7. Some further time has passed. Grace Sharma has been plotting the anomaly. But I fear now that we are already beyond the point where the mission is lost. We will not be able to correct at the other end. Perhaps when we get there we can send the settlers a distress call. Perhaps they can rescue us somehow.
8. The crew at the bridge all know it now, but for the while we have not told the others. Maybe there is some way out. If only we knew what was happening! It is hard to extract the information, but with Bernard-Rose and Grace’s help I think we have it confirmed: the engines are running at a higher rate than they should for what is supposed to be primarily a power-generation role On a whim, I tried assuming the missing fuel had gone into speed correction. What could the forces on the ship have been to cause that? And out came the plot, like a dream, like a nightmare. Because this was a curve that I had seen before.

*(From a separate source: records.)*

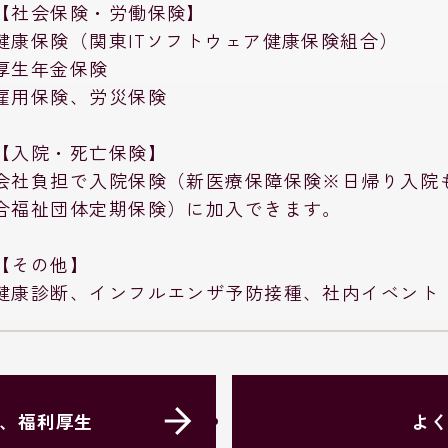
【社会保険・労働保険】
健康保険（関東ITソフトウェア健康保険組合）
厚生年金保険
雇用保険、労災保険
【入院・死亡保険】
会社負担で入院保険（新医療保障保険※日帰り入院
合福祉団体定期保険）に加入できます。
【その他】
健康診断、インフルエンザ予防接種、社内イベント
、福利厚生
よ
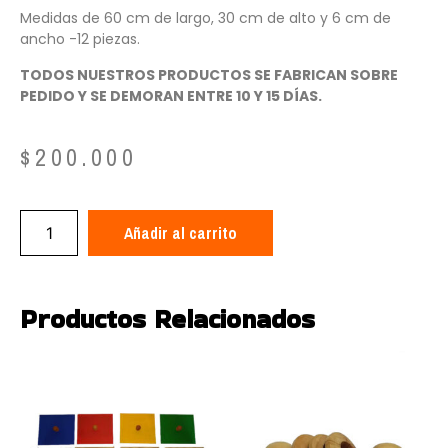
Medidas de 60 cm de largo, 30 cm de alto y 6 cm de
ancho -12 piezas.
TODOS NUESTROS PRODUCTOS SE FABRICAN SOBRE
PEDIDO Y SE DEMORAN ENTRE 10 Y 15 DÍAS.
$
200.000
Añadir al carrito
Productos Relacionados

9. The Wang-Fernstell curve. Physics class. One of a range of competitors to the standard model of quantum gravity. A fringe idea, really. In any case not experimentally confirmable on the small scales available in the solar system. But on a long voyage across deep space: yes, absolutely confirmable. You would observe a slow deceleration over time, oscillating in a distinctive way, increasing in magnitude. Or, if you had a ship that corrected for that sort of thing, you would gradually run out of fuel. And then stop. In deep space. So it seems we have made an incredibly important discovery about the structure of the Universe. And it seems that we will never be able to tell anyone about it. It seems that we are doomed.
10. I have told the others. The ship is very quiet. I cannot stop thinking of all the ships that went before us, of all the ships that will come after. Did they all make this discovery, once they were beyond hope of rescue? Are they all lost? Is the Earth even now churning out new ships to drift, lifeless, into the void, and pinning all its future hopes on them? We have turned off the speed correction in the hope of saving fuel for power, though we will be able to eke a tiny amount out of the solar panels when that fails. But now, of course, the ship has started making course corrections again, ones that we cannot override. Of course. I have asked Peter to move up to the kitchen hold. It is not at all clear that he is safe.
11. Another correction. We are going to run out of fuel. We are coming towards our final resting place.
12. We are coming towards our final resting place. And there is something there. Something gleaming in the starlight up ahead. It is hard to make out. A complex, huge, many-looped grey thing, studded across with tiny lights.
13. It is the ships. It is the other ships. Thousands and thousands of them, all linked up: something between a space station and a planet. We are within radio range of it now. And they have been calling us! We are to dock at the nearmost point. They called us from an atrium full of trees. Trees! I have never seen such a thing. But why not use some of the seeds now, whilst they lie becalmed? And maybe it will not be forever. They say there may be something they can make of the new physics, some way to make these odd forces work for us. But for now I am just marvelling at the thing they have made. It has states. There are parts of it where the languages are diverging. There are parts of it that worship the myth of the machine. We will all have to choose where to live and what to work on. So much to do, to keep it alive!
14. But one thing still to do now: use the remaining fuel to power up the long-range transmitter. We need to send the requisite course corrections to the next ship down the line.